OpenACC nvlink undefined reference to class

572 Views Asked by At

I am new to OpenACC and I am writing a new program from scratch (I have a fairly good idea what loops will be computationally costly from working in a similar problem before). I am getting an "Undefined reference" from nvlink. From my research, I found this is because no device code is being generated for the class I created. However, I don't understand why this is happening and how to fix it.

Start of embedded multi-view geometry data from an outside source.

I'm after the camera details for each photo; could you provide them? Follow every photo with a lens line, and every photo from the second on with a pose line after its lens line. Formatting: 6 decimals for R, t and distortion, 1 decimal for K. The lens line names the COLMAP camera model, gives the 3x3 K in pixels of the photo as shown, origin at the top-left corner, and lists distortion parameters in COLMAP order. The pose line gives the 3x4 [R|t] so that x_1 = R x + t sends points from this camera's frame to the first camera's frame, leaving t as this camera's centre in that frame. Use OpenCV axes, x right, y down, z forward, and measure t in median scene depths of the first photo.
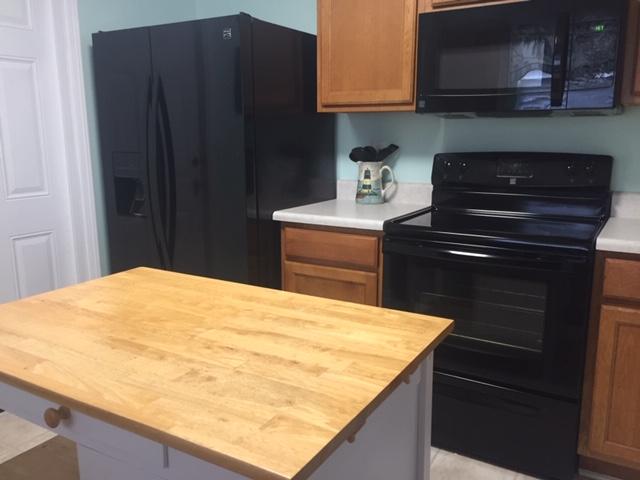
lens RADIAL K [[549.4, 0, 320.0], [0, 549.4, 240.0], [0, 0, 1]] dist [0.021486, -0.000547]
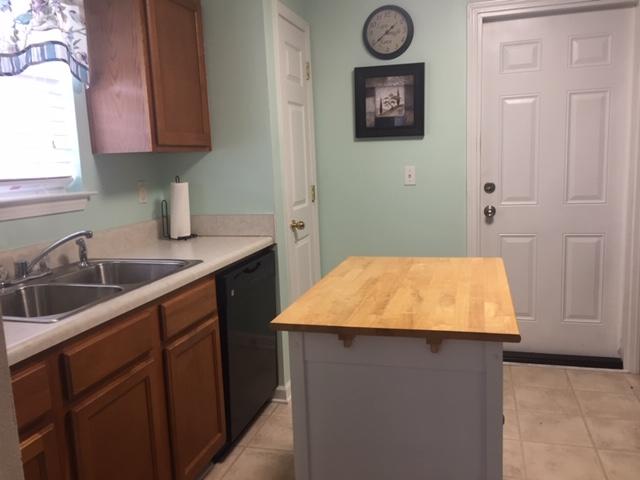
lens RADIAL K [[541.2, 0, 320.0], [0, 541.2, 240.0], [0, 0, 1]] dist [0.080828, -0.117395]
pose [[0.251354, 0.138774, -0.957895, 0.504709], [-0.144350, 0.983975, 0.104675, -0.041726], [0.957071, 0.111962, 0.267358, 0.132439]]
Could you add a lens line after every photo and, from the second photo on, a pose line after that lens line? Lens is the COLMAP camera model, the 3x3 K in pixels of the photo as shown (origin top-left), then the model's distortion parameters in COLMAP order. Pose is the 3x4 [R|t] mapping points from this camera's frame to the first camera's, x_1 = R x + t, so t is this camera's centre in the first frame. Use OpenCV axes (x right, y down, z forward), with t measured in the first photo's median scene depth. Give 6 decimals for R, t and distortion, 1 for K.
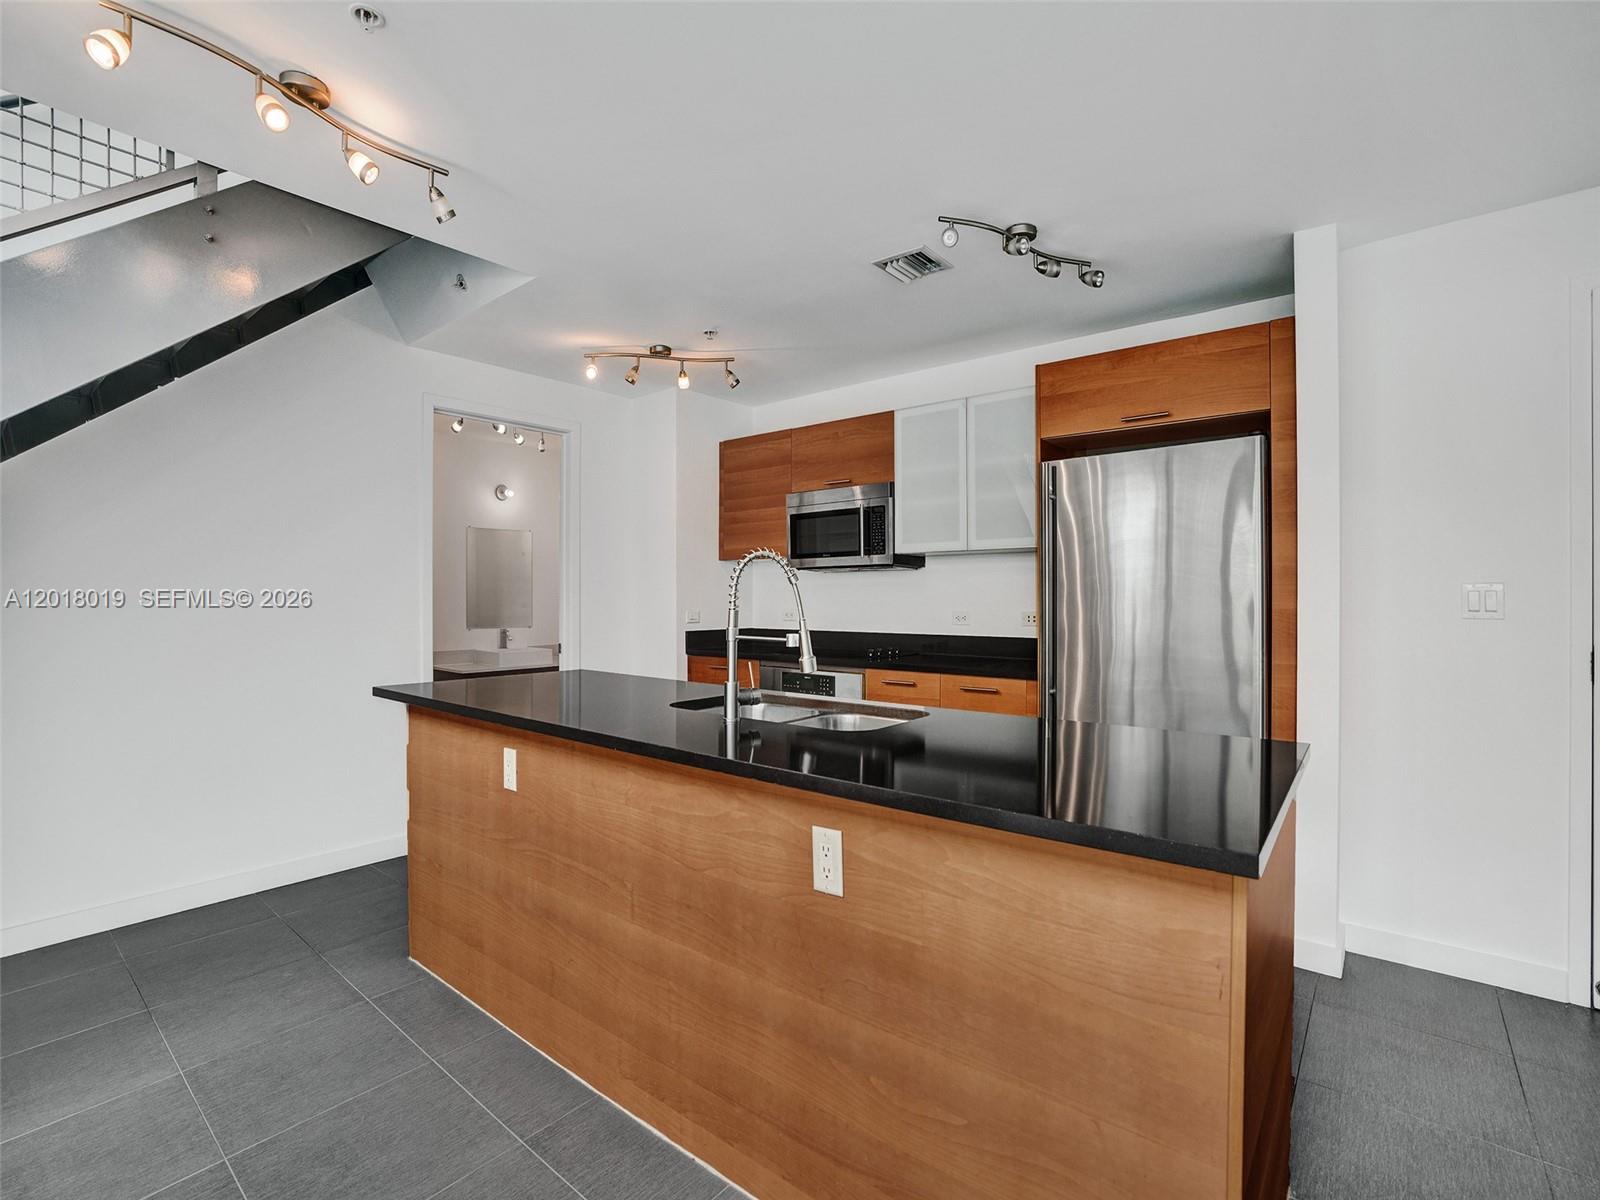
lens RADIAL K [[740.4, 0, 792.9], [0, 740.4, 600.2], [0, 0, 1]] dist [-0.034102, 0.009242]
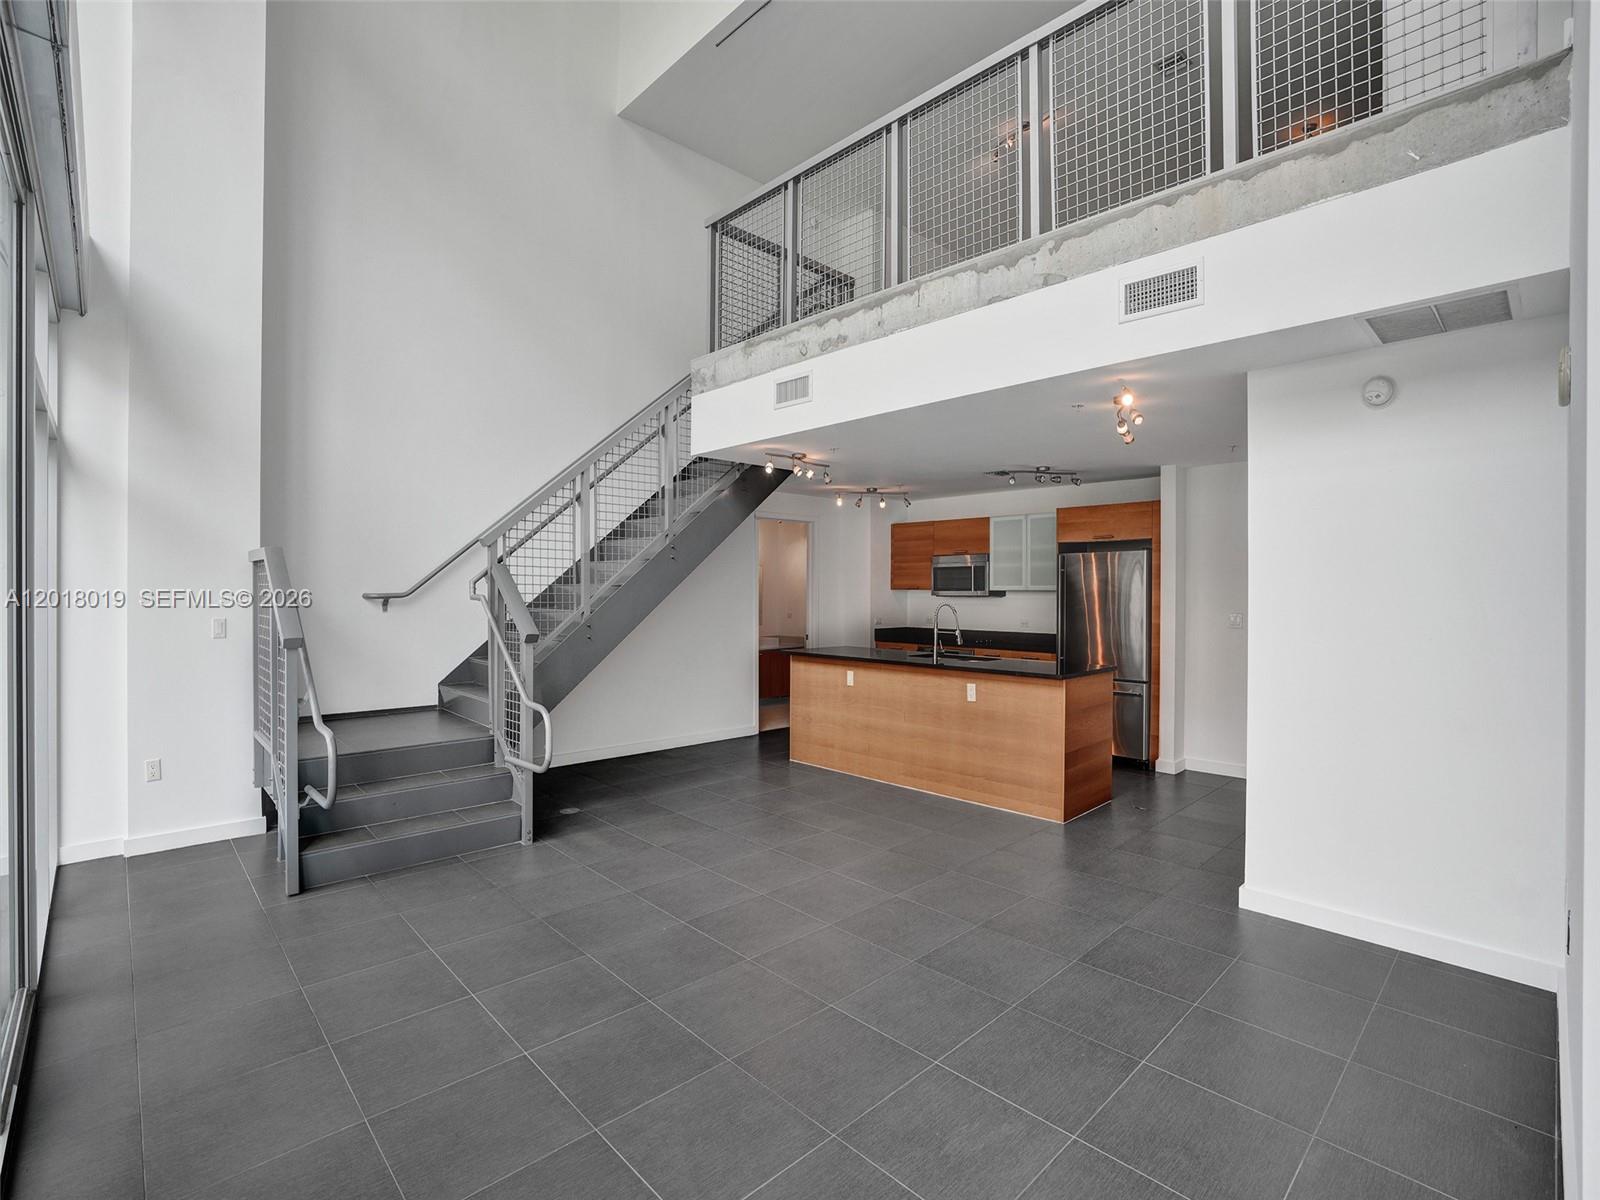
lens RADIAL K [[740.4, 0, 791.8], [0, 740.4, 587.8], [0, 0, 1]] dist [-0.034102, 0.009242]
pose [[0.992557, 0.005178, -0.121671, -0.147104], [-0.006255, 0.999945, -0.008477, -0.050385], [0.121621, 0.009175, 0.992534, -1.027346]]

Below I send a MWE from my code.

include/vec1.h

#ifndef VEC1_H
#define VEC1_H

class Vec1{
    
public:
    double data[1];

    #pragma acc routine seq
    Vec1();
    #pragma acc routine seq
    Vec1(double x);
    
    #pragma acc routine seq
    Vec1 operator* (double x);

};

#endif

src/vec1.cpp

#include "vec1.h"

Vec1::Vec1(){
    data[0] = .0;
}

Vec1::Vec1(double x){
    data[0] = x;
}


Vec1 Vec1::operator*(double c){
    Vec1 r = Vec1(0.);
    r.data[0] = c*data[0];
    return r;
}

vec1_test_gpu.cpp

#include "vec1.h"

#define NUM_VECTORS 1000000

int main(){
    
    Vec1 vec1_array[NUM_VECTORS];
    for(int iv=0; iv<NUM_VECTORS; ++iv){
        vec1_array[iv] = Vec1(iv);
    }
    #pragma acc data copyin(vec1_array)
    
    #pragma acc parallel loop
    for(int iv=0; iv<NUM_VECTORS; ++iv){
        vec1_array[iv] = vec1_array[iv]*2;
    }
    return 0;
}

I compile them in the following way

$ nvc++ src/vec1.cpp -c -I./include -O3 -march=native -ta=nvidia:cuda11.2 -fPIC
$ nvc++ -shared -o libvec1.so vec1.o
$ nvc++ vec1_test_gpu.cpp -I./include -O3 -march=native -ta=nvidia:cuda11.2 -L./ -lvec1

The error message appears just after the last command and reads nvlink error : Undefined reference to '_ZN4Vec1mlEd' in '/tmp/nvc++jOtCBiT_m38d.o'

1

There are 1 best solutions below

1
On BEST ANSWER

The problem here is that you're trying to call a device routine, "Vec1::operator*", that's contained in a shared object from a kernel in the main program. nvc++'s OpenACC implementation uses CUDA to target NVIDIA devices. Since CUDA doesn't have a dynamic linker for device code, at least not yet, this isn't supported.

You'll need to either link this statically, or move the "parallel loop" into the shared object.

Note that the "-ta" flag has been deprecated. Please consider using "-acc -gpu=cuda11.2" instead.